I haven't taken Bonnell's classes. But, with one exception, neither have the people weighing in on this case over at Invisible Adjunct's comments section. I have, however, seen false and distorted accusation at work, and I have personally witnessed--not to mention experienced--the way students can use vicious rumor and disingenuous misreporting of fact to damage the reputations of professors they have decided they want to harm. It's a hazard of teaching, where no one but students themselves knows what happens in a teacher's classroom (this makes a teacher's colleagues both unable and unwilling to defend him against false accusations). And it's a phenomenon that has only grown worse--indeed, been institutionally ratified--by just the sorts of harassment policies Bonnell's complainants have found so strategically useful.
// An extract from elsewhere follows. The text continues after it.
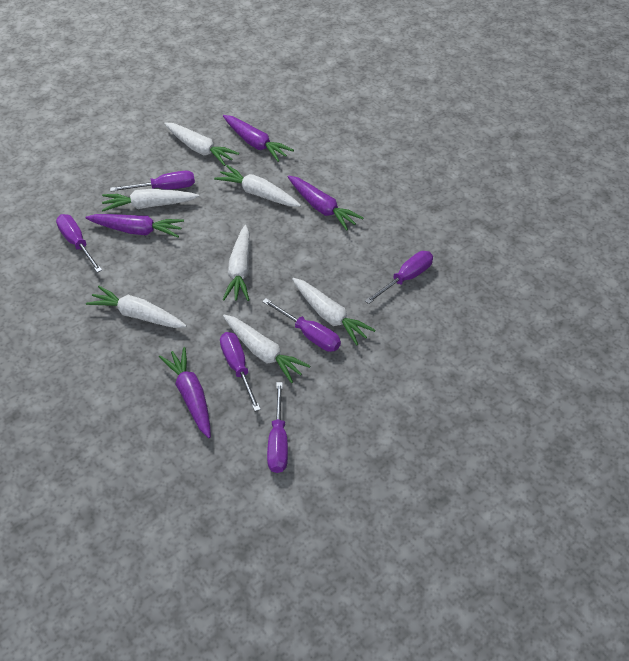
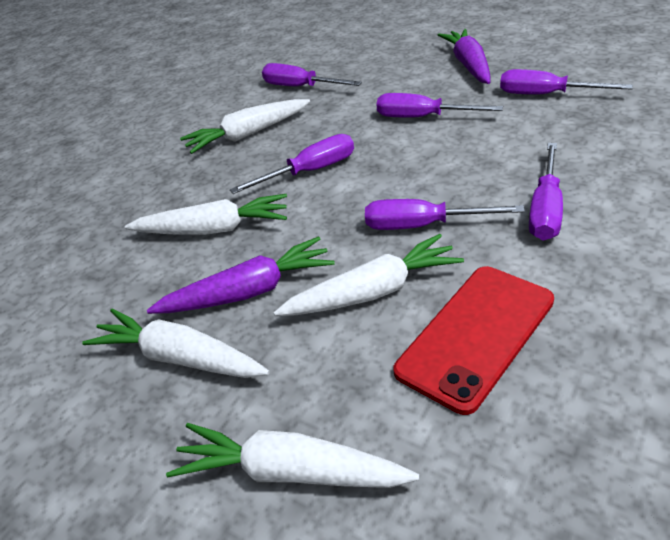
purple carrot: 4 -> 2
red phone: 0 -> 1
white carrot: 7 -> 5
The commenters at Invisible Adjunct who note that academic freedom is not a license to do or say anything and everything in the classroom are right. But it is worth noting that Bonnell's staunchest defenders are his students, that many of them are women, and that their defense of him is not that of blind adherence to an abstract pedagogical principle, but of principled appreciation for the way Bonnell creates and maintains a classroom atmosphere that they have found uniquely inspiring, educational, and intellectually sustaining. I find such testimonials extraordinarily credible, particularly because they come at a time when Bonnell-bashing has become a kind of institutional sport at Macomb Community College. If accusations of the sort that have been levelled at Bonnell are rare, statements like Julie Sergel's are more so. They should not be taken less seriously than the accusations simply because they are less sensational.